Friend: Which of your works of fiction do you consider the best?

Author: My last income tax return.

Life has its disappointments but there is no reason to be one of them.

“How old is she?”

“Oh, I couldn’t say – but she knew the Big Dipper when it was only a drinking cup!”

Very few things happen at the right time, and the rest do not happen at all; the conscientious historian will correct these defects. – Herodotus

First cannibal: Have you seen the dentist?

Second cannibal: Yes, he filled my teeth at dinner time.

As the high councilor returned from stake priesthood meeting, his wife asked, “How was your talk this evening?” “Which one?” he asked. “The one I was going to give, the one I did give, or the one I delivered so brilliantly to myself on the way home?”

The editor received a manuscript with a letter that said, “The characters in this story are purely fictional and bear no resemblance to any person, living or dead.” When the editor returned it to the author, he scribbled across the bottom, “That’s what wrong with it.”

“Help!
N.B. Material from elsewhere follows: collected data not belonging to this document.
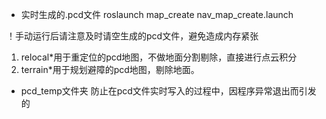 - 实时生成的.pcd文件
roslaunch map_create nav_map_create.launch

！手动运行后请注意及时请空生成的pcd文件，避免造成内存紧张

1. relocal*用于重定位的pcd地图，不做地面分割剔除，直接进行点云积分
2. terrain*用于规划避障的pcd地图，剔除地面。

- pcd_temp文件夹
防止在pcd文件实时写入的过程中，因程序异常退出而引发的
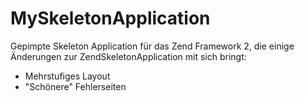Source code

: MySkeletonApplication
=====================

Gepimpte Skeleton Application für das Zend Framework 2, die einige Änderungen zur ZendSkeletonApplication
mit sich bringt:

- Mehrstufiges Layout
- "Schönere" Fehlerseiten
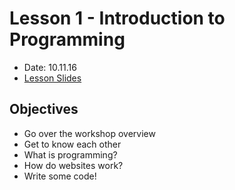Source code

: # Lesson 1 - Introduction to Programming

* Date: 10.11.16
* [Lesson Slides](https://docs.google.com/presentation/d/1_mp9eitfE00Vg12BRqkh6EdT8mhL3ArXCtdYy6G-V5U/edit?usp=sharing)

## Objectives

* Go over the workshop overview
* Get to know each other
* What is programming?
* How do websites work?
* Write some code!

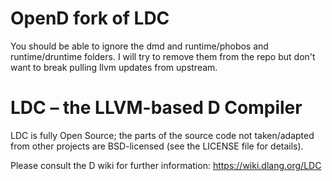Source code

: OpenD fork of LDC
===============================

You should be able to ignore the dmd and runtime/phobos and runtime/druntime folders. I will try to remove them from the repo but don't want to break pulling llvm updates from upstream.


LDC – the LLVM-based D Compiler
===============================

LDC is fully Open Source; the parts of the source code not taken/adapted from
other projects are BSD-licensed (see the LICENSE file for details).

Please consult the D wiki for further information:
https://wiki.dlang.org/LDC

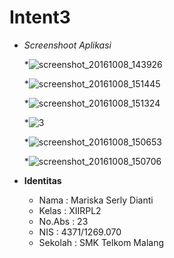 # Intent3
 
 * _Screenshoot Aplikasi_
   
   *![screenshot_20161008_143926](https://cloud.githubusercontent.com/assets/22024067/19211585/3104f518-8d6a-11e6-97d8-d6d536f13569.png)  
   
   *![screenshot_20161008_151445](https://cloud.githubusercontent.com/assets/22024067/19211588/548151e4-8d6a-11e6-858a-cc7e8ae44021.png)
    
   *![screenshot_20161008_151324](https://cloud.githubusercontent.com/assets/22024067/19211590/62889342-8d6a-11e6-881e-f73e5bea9a91.png)
   
   *![3](https://cloud.githubusercontent.com/assets/22024067/19211593/799cfa3c-8d6a-11e6-87f7-d90a18cd55cf.JPG)
   
   *![screenshot_20161008_150653](https://cloud.githubusercontent.com/assets/22024067/19211600/86c2782c-8d6a-11e6-80df-13953f3c0d04.png)
   
   *![screenshot_20161008_150706](https://cloud.githubusercontent.com/assets/22024067/19211603/98d3b7d8-8d6a-11e6-8d2a-6dd535f109e1.png)
   
 * __Identitas__
     
     * Nama    : Mariska Serly Dianti
     * Kelas   : XIIRPL2
     * No.Abs  : 23
     * NIS     : 4371/1269.070
     * Sekolah : SMK Telkom Malang
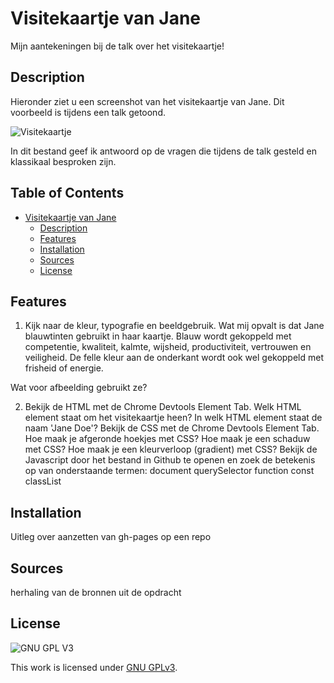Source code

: # Visitekaartje van Jane
Mijn aantekeningen bij de talk over het visitekaartje!

## Description
Hieronder ziet u een screenshot van het visitekaartje van Jane. Dit voorbeeld is tijdens een talk getoond.

![Visitekaartje](./docs/VisitekaartjeChrome.png "Visitekaartje")

In dit bestand geef ik antwoord op de vragen die tijdens de talk gesteld en klassikaal besproken zijn.

## Table of Contents

- [Visitekaartje van Jane](#visitekaartje-van-jane)
  * [Description](#description)
  * [Features](#features)
  * [Installation](#installation)
  * [Sources](#sources)
  * [License](#license)

## Features

1. Kijk naar de kleur, typografie en beeldgebruik.
Wat mij opvalt is dat Jane blauwtinten gebruikt in haar kaartje. Blauw wordt gekoppeld met competentie, kwaliteit, kalmte, wijsheid, productiviteit, vertrouwen en veiligheid. De felle kleur aan de onderkant wordt ook wel gekoppeld met frisheid of energie. 

Wat voor afbeelding gebruikt ze?

2. Bekijk de HTML met de Chrome Devtools Element Tab.
Welk HTML element staat om het visitekaartje heen?
In welk HTML element staat de naam 'Jane Doe'?
Bekijk de CSS met de Chrome Devtools Element Tab.
Hoe maak je afgeronde hoekjes met CSS?
Hoe maak je een schaduw met CSS?
Hoe maak je een kleurverloop (gradient) met CSS?
Bekijk de Javascript door het bestand in Github te openen en zoek de betekenis op van onderstaande termen:
document
querySelector
function
const
classList

## Installation
Uitleg over aanzetten van gh-pages op een repo

## Sources
herhaling van de bronnen uit de opdracht

## License

![GNU GPL V3](https://www.gnu.org/graphics/gplv3-127x51.png)

This work is licensed under [GNU GPLv3](./LICENSE).
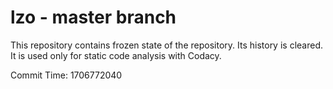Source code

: # lzo - master branch

This repository contains frozen state of the repository.
Its history is cleared. It is used only for static code
analysis with Codacy.

Commit Time: 1706772040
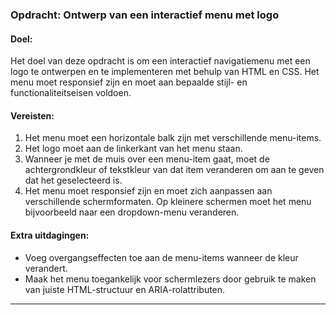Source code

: ### Opdracht: Ontwerp van een interactief menu met logo

#### Doel:
Het doel van deze opdracht is om een interactief navigatiemenu met een logo te ontwerpen en te implementeren met behulp van HTML en CSS. Het menu moet responsief zijn en moet aan bepaalde stijl- en functionaliteitseisen voldoen.

#### Vereisten:
1. Het menu moet een horizontale balk zijn met verschillende menu-items.
2. Het logo moet aan de linkerkant van het menu staan.
3. Wanneer je met de muis over een menu-item gaat, moet de achtergrondkleur of tekstkleur van dat item veranderen om aan te geven dat het geselecteerd is.
4. Het menu moet responsief zijn en moet zich aanpassen aan verschillende schermformaten. Op kleinere schermen moet het menu bijvoorbeeld naar een dropdown-menu veranderen.

#### Extra uitdagingen:
- Voeg overgangseffecten toe aan de menu-items wanneer de kleur verandert.
- Maak het menu toegankelijk voor schermlezers door gebruik te maken van juiste HTML-structuur en ARIA-rolattributen.

---
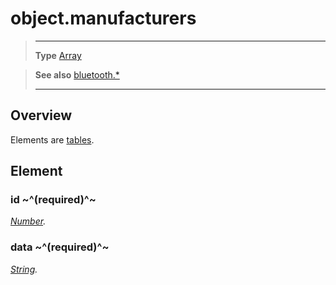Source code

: # object.manufacturers

> --------------------- ------------------------------------------------------------------------------------------
> __Type__              [Array](https://docs.coronalabs.com/api/type/Array.html)


> __See also__          [bluetooth.*](/plugin/bluetooth/)
> --------------------- ------------------------------------------------------------------------------------------

## Overview

Elements are [tables](https://docs.coronalabs.com/api/type/Table.html).

## Element

### id ~^(required)^~
_[Number](https://docs.coronalabs.com/api/type/Number.html)._

### data ~^(required)^~
_[String](https://docs.coronalabs.com/api/type/String.html)._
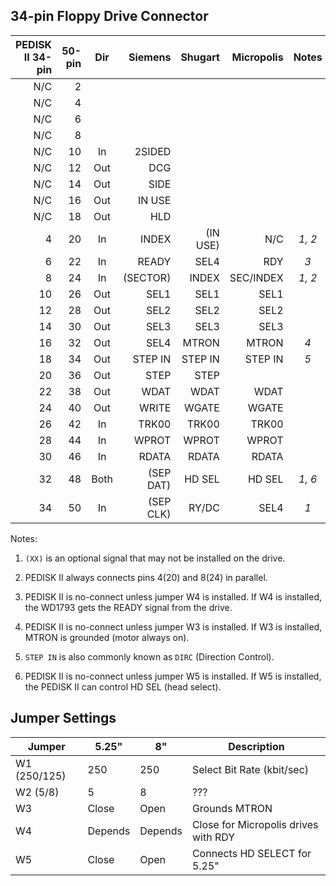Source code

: 34-pin Floppy Drive Connector
-----------------------------

| PEDISK II 34-pin | 50-pin |Dir  |Siemens   | Shugart | Micropolis | Notes |
|-----------------:|-------:|:---:|---------:|--------:|-----------:|:-----:|
| N/C              | 2      |     |          |         |            |       |
| N/C              | 4      |     |          |         |            |       |
| N/C              | 6      |     |          |         |            |       |
| N/C              | 8      |     |          |         |            |       |
| N/C              | 10     | In  | 2SIDED   |         |            |       |
| N/C              | 12     | Out | DCG      |         |            |       |
| N/C              | 14     | Out | SIDE     |         |            |       |
| N/C              | 16     | Out | IN USE   |         |            |       |
| N/C              | 18     | Out | HLD      |         |            |       |
| 4                | 20     | In  | INDEX    | (IN USE)| N/C        | *1, 2*|
| 6                | 22     | In  | READY    | SEL4    | RDY        | *3*   |
| 8                | 24     | In  | (SECTOR) | INDEX   | SEC/INDEX  | *1, 2*|
| 10               | 26     | Out | SEL1     | SEL1    | SEL1       |       |
| 12               | 28     | Out | SEL2     | SEL2    | SEL2       |       |
| 14               | 30     | Out | SEL3     | SEL3    | SEL3       |       |
| 16               | 32     | Out | SEL4     | MTRON   | MTRON      | *4*   |
| 18               | 34     | Out | STEP IN  | STEP IN | STEP IN    | *5*   |
| 20               | 36     | Out | STEP     | STEP    |            |       |
| 22               | 38     | Out | WDAT     | WDAT    | WDAT       |       |
| 24               | 40     | Out | WRITE    | WGATE   | WGATE      |       |
| 26               | 42     | In  | TRK00    | TRK00   | TRK00      |       |
| 28               | 44     | In  | WPROT    | WPROT   | WPROT      |       |
| 30               | 46     | In  | RDATA    | RDATA   | RDATA      |       |
| 32               | 48     | Both| (SEP DAT)| HD SEL  | HD SEL     | *1, 6*|
| 34               | 50     | In  | (SEP CLK)| RY/DC   | SEL4       | *1*   |

Notes:

1. `(XX)` is an optional signal that may not be installed on the drive.

2. PEDISK II always connects pins 4(20) and 8(24) in parallel.

3. PEDISK II is no-connect unless jumper W4 is installed.  If W4 is installed,
   the WD1793 gets the READY signal from the drive.

4. PEDISK II is no-connect unless jumper W3 is installed.  If W3 is installed,
   MTRON is grounded (motor always on).

5. `STEP IN` is also commonly known as `DIRC` (Direction Control).

6. PEDISK II is no-connect unless jumper W5 is installed.  If W5 is installed,
   the PEDISK II can control HD SEL (head select).


Jumper Settings
---------------

| Jumper       | 5.25"   | 8"        | Description                          |
|--------------|---------|-----------|--------------------------------------|
| W1 (250/125) | 250     | 250       | Select Bit Rate (kbit/sec)           |  
| W2 (5/8)     | 5       | 8         | ???                                  |
| W3           | Close   | Open      | Grounds MTRON                        |
| W4           | Depends | Depends   | Close for Micropolis drives with RDY |
| W5           | Close   | Open      | Connects HD SELECT for 5.25"         |
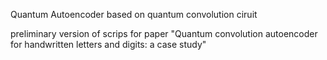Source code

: Quantum Autoencoder based on quantum convolution ciruit

preliminary version of scrips for paper "Quantum convolution autoencoder for handwritten letters and digits: a case study"
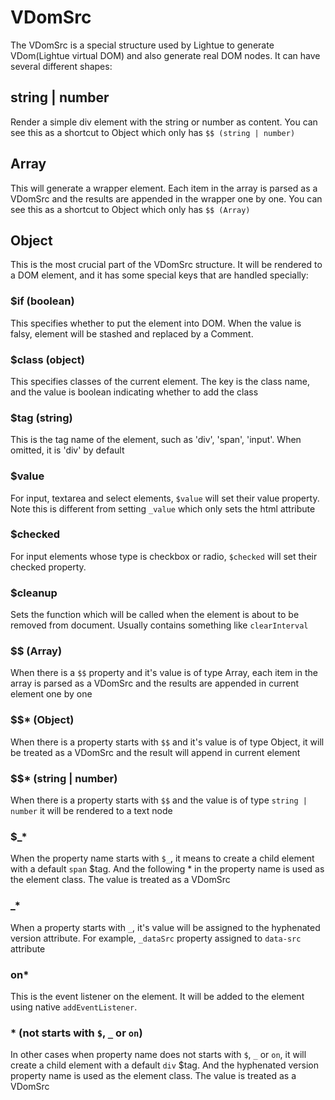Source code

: # VDomSrc

The VDomSrc is a special structure used by Lightue to generate VDom(Lightue virtual DOM) and also generate real DOM nodes. It can have several different shapes:

## string | number

Render a simple div element with the string or number as content. You can see this as a shortcut to Object which only has `$$ (string | number)`

## Array

This will generate a wrapper element. Each item in the array is parsed as a VDomSrc and the results are appended in the wrapper one by one. You can see this as a shortcut to Object which only has `$$ (Array)`

## Object

This is the most crucial part of the VDomSrc structure. It will be rendered to a DOM element, and it has some special keys that are handled specially:

### $if (boolean)

This specifies whether to put the element into DOM. When the value is falsy, element will be stashed and replaced by a Comment.

### $class (object)

This specifies classes of the current element. The key is the class name, and the value is boolean indicating whether to add the class

### $tag (string)

This is the tag name of the element, such as 'div', 'span', 'input'. When omitted, it is 'div' by default

### $value

For input, textarea and select elements, `$value` will set their value property. Note this is different from setting `_value` which only sets the html attribute

### $checked

For input elements whose type is checkbox or radio, `$checked` will set their checked property.

### $cleanup

Sets the function which will be called when the element is about to be removed from document. Usually contains something like `clearInterval`

### $$ (Array)

When there is a `$$` property and it's value is of type Array, each item in the array is parsed as a VDomSrc and the results are appended in current element one by one

### $$* (Object)

When there is a property starts with `$$` and it's value is of type Object, it will be treated as a VDomSrc and the result will append in current element

### $$* (string | number)

When there is a property starts with `$$` and the value is of type `string | number` it will be rendered to a text node

### $_*

When the property name starts with `$_`, it means to create a child element with a default `span` $tag. And the following \* in the property name is used as the element class. The value is treated as a VDomSrc

### _*

When a property starts with `_`, it's value will be assigned to the hyphenated version attribute. For example, `_dataSrc` property assigned to `data-src` attribute

### on*

This is the event listener on the element. It will be added to the element using native `addEventListener`.

### * (not starts with `$`, `_` or `on`)

In other cases when property name does not starts with `$`, `_` or `on`, it will create a child element with a default `div` $tag. And the hyphenated version property name is used as the element class. The value is treated as a VDomSrc
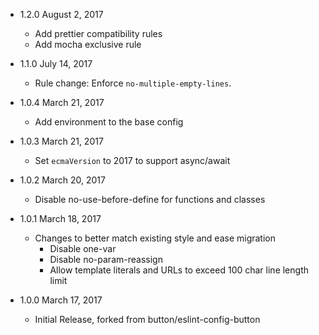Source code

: * 1.2.0 August 2, 2017
  - Add prettier compatibility rules
  - Add mocha exclusive rule

* 1.1.0 July 14, 2017
  - Rule change: Enforce `no-multiple-empty-lines`.

* 1.0.4 March 21, 2017
  - Add environment to the base config

* 1.0.3 March 21, 2017
  - Set `ecmaVersion` to 2017 to support async/await

* 1.0.2 March 20, 2017
  - Disable no-use-before-define for functions and classes

* 1.0.1 March 18, 2017
  - Changes to better match existing style and ease migration
    * Disable one-var
    * Disable no-param-reassign
    * Allow template literals and URLs to exceed 100 char line length limit

* 1.0.0 March 17, 2017
  - Initial Release, forked from button/eslint-config-button
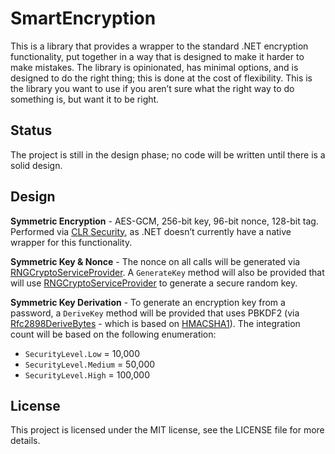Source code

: # SmartEncryption

This is a library that provides a wrapper to the standard .NET encryption functionality, put together in a way that is designed to make it harder to make mistakes. The library is opinionated, has minimal options, and is designed to do the right thing; this is done at the cost of flexibility. This is the library you want to use if you aren’t sure what the right way to do something is, but want it to be right.

## Status

The project is still in the design phase; no code will be written until there is a solid design. 

## Design

**Symmetric Encryption** - AES-GCM, 256-bit key, 96-bit nonce, 128-bit tag. Performed via [CLR Security](https://clrsecurity.codeplex.com/), as .NET doesn’t currently have a native wrapper for this functionality.

**Symmetric Key & Nonce** - The nonce on all calls will be generated via [RNGCryptoServiceProvider](http://msdn.microsoft.com/en-us/library/system.security.cryptography.rngcryptoserviceprovider%28v=vs.110%29.aspx). A `GenerateKey` method will also be provided that will use [RNGCryptoServiceProvider](http://msdn.microsoft.com/en-us/library/system.security.cryptography.rngcryptoserviceprovider%28v=vs.110%29.aspx) to generate a secure random key.

**Symmetric Key Derivation** - To generate an encryption key from a password, a `DeriveKey` method will be provided that uses PBKDF2 (via [Rfc2898DeriveBytes](http://msdn.microsoft.com/en-us/library/system.security.cryptography.rfc2898derivebytes%28v=vs.110%29.aspx) - which is based on [HMACSHA1](http://msdn.microsoft.com/en-us/library/system.security.cryptography.hmacsha1%28v=vs.110%29.aspx)). The integration count will be based on the following enumeration:

* `SecurityLevel.Low` = 10,000
* `SecurityLevel.Medium` = 50,000
* `SecurityLevel.High` = 100,000

## License

This project is licensed under the MIT license, see the LICENSE file for more details.
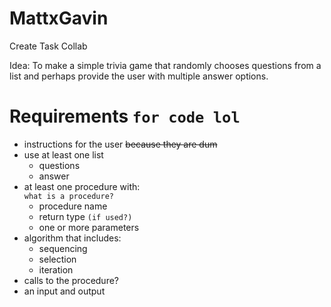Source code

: # MattxGavin
Create Task Collab

Idea: To make a simple trivia game that randomly chooses questions from a list and perhaps provide the user with multiple answer options. 

# Requirements ``for code lol``
- instructions for the user  ~~because they are dum~~
- use at least one list
  - questions
  - answer
- at least one procedure with:
  <br>``what is a procedure?``
  - procedure name
  - return type ``(if used?)``
  - one or more parameters
- algorithm that includes:
  - sequencing
  - selection
  - iteration
- calls to the procedure?
- an input and output
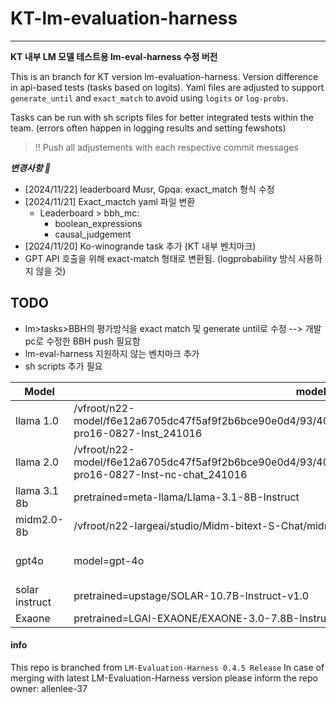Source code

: # KT-lm-evaluation-harness

---

**KT 내부 LM 모델 테스트용 lm-eval-harness 수정 버전**

This is an branch for KT version lm-evaluation-harness. Version difference in api-based tests (tasks based on logits). Yaml files are adjusted to support `generate_until` and `exact_match` to avoid using `logits` or `log-probs`.

Tasks can be run with sh scripts files for better integrated tests within the team. (errors often happen in logging results and setting fewshots)

> !! Push all adjustements with each respective commit messages

**_변경사항 📣_**

- [2024/11/22] leaderboard Musr, Gpqa: exact_match 형식 수정
- [2024/11/21] Exact_mactch yaml 파일 변환
  - Leaderboard > bbh_mc:
    - boolean_expressions
    - causal_judgement
- [2024/11/20] Ko-winogrande task 추가 (KT 내부 벤치마크)
- GPT API 호출을 위해 exact-match 형태로 변환됨. (logprobability 방식 사용하지 않을 것)

## TODO

- lm>tasks>BBH의 평가방식을 exact match 및 generate until로 수정 --> 개발pc로 수정한 BBH push 필요함
- lm-eval-harness 지원하지 않는 벤치마크 추가
- sh scripts 추가 필요

| Model          | model                                                                                                                         | model_args              |
| -------------- | ----------------------------------------------------------------------------------------------------------------------------- | ----------------------- |
| llama 1.0      | /vfroot/n22-model/f6e12a6705dc47f5af9f2b6bce90e0d4/93/40/e3564e474cf19dfb7e2fc364fe61/llama3.1-pro16-0827-Inst_241016         | hf                      |
| llama 2.0      | /vfroot/n22-model/f6e12a6705dc47f5af9f2b6bce90e0d4/93/40/e3564e474cf19dfb7e2fc364fe61/llama3.1-pro16-0827-Inst-nc-chat_241016 | hf                      |
| llama 3.1 8b   | pretrained=meta-llama/Llama-3.1-8B-Instruct                                                                                   | hf                      |
| midm2.0-8b     | /vfroot/n22-largeai/studio/Midm-bitext-S-Chat/midm-bitext-s-chat-200                                                          | hf                      |
| gpt4o          | model=gpt-4o                                                                                                                  | openai-chat-completions |
| solar instruct | pretrained=upstage/SOLAR-10.7B-Instruct-v1.0                                                                                  | hf                      |
| Exaone         | pretrained=LGAI-EXAONE/EXAONE-3.0-7.8B-Instruct0                                                                              | hf                      |

#### info

This repo is branched from `LM-Evaluation-Harness 0.4.5 Release`
In case of merging with latest LM-Evaluation-Harness version please inform the repo owner: allenlee-37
A man just stole my car!”

“Did you see him?”

“No, but I got the license number as he pulled away.”

Two hippies in dark glasses and long hair were strolling down an avenue when one of them happened to look up. “What’s that?” he asked his companion. “The sun or the moon?” “Don’t ask me, man,” said the other. “I don’t live in this neighborhood.”

Admirer to political candidate: “Great speech, sir. I liked the straightforward way you dodged those issues!”

“What are you doing here?” a policeman asked a man pacing the sidewalk at two o’clock in the morning. “I forgot my key, officer,” yawned the man, “and I’m waiting for my children to come home and let me in.”

Sign in optometrist’s window: “Eyes examined while you wait.”

The professor stepped up on the platform and, by way of breaking the ice, remarked: “I’ve just been asked to come up here and say something funny.” A student heckler in the back of the hall called out, “You’ll tell us when you say it, won’t you?” “I’ll tell you,” the professor responded. “The others will know.”

Two spinsters were discussing men. “Which would you desire most in a husband – brains, wealth, or appearance?” asked one. “Appearance,” said the other, “and the sooner the better.”

A woman in the suburbs was chatting over the back fence with her next door neighbor. “We’re going to live in a better neighborhood soon,” she said. “So are we,” volunteered the neighbor, confidently. “What? Are you moving too?” “No, we are staying here.”